▶ Supplied entries:
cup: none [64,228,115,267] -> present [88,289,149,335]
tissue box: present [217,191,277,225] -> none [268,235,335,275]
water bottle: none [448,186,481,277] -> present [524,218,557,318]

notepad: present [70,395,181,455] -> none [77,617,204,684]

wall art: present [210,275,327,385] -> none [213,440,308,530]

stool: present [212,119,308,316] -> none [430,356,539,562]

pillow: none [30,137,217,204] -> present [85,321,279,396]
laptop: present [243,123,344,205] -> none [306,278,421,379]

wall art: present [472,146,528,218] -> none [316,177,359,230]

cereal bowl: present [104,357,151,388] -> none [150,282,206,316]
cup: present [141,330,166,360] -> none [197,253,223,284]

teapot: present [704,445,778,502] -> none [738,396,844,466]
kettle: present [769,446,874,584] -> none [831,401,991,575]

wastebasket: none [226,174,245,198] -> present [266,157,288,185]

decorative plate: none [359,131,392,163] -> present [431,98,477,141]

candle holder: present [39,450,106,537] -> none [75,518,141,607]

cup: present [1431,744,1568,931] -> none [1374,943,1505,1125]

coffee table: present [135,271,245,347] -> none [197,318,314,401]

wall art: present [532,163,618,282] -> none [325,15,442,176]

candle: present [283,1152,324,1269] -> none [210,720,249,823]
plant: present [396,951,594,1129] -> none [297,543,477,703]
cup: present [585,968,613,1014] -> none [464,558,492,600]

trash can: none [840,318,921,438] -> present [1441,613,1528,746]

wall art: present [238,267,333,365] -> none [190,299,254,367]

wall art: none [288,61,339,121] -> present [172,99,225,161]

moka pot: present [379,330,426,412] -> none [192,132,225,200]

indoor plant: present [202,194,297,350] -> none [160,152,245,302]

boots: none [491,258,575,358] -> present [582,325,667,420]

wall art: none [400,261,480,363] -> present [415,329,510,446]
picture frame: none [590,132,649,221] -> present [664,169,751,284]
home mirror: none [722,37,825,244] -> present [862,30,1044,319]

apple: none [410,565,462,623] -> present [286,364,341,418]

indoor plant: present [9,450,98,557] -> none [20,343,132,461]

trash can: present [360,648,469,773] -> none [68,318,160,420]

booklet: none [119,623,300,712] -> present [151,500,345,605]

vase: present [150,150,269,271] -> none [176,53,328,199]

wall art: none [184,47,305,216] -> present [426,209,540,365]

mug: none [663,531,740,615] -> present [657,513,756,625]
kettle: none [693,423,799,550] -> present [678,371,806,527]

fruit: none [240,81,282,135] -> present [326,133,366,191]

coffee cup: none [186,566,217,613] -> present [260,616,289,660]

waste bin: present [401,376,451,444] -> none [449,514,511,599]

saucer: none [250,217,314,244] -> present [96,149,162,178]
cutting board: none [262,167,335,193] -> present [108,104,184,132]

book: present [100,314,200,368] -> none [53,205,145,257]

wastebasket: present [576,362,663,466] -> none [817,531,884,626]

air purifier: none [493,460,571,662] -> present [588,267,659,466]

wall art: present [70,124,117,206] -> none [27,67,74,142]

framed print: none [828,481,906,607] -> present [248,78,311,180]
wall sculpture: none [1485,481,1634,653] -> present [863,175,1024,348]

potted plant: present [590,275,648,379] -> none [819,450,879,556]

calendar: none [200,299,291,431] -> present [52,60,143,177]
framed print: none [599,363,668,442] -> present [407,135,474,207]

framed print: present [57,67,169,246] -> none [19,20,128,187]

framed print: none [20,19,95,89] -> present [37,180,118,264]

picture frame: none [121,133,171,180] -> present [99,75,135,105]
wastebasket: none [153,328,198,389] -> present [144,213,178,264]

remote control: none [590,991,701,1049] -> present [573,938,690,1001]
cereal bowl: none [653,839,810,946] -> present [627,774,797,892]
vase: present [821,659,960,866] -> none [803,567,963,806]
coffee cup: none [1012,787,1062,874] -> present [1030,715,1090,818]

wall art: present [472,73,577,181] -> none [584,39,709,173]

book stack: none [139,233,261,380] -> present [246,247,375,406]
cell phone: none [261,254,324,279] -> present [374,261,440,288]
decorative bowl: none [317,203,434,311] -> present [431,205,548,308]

▶ What is needed: Search the data above for the word "cereal" and show every line that has it.

▶ Exercise solution:
cereal bowl: present [104,357,151,388] -> none [150,282,206,316]
cereal bowl: none [653,839,810,946] -> present [627,774,797,892]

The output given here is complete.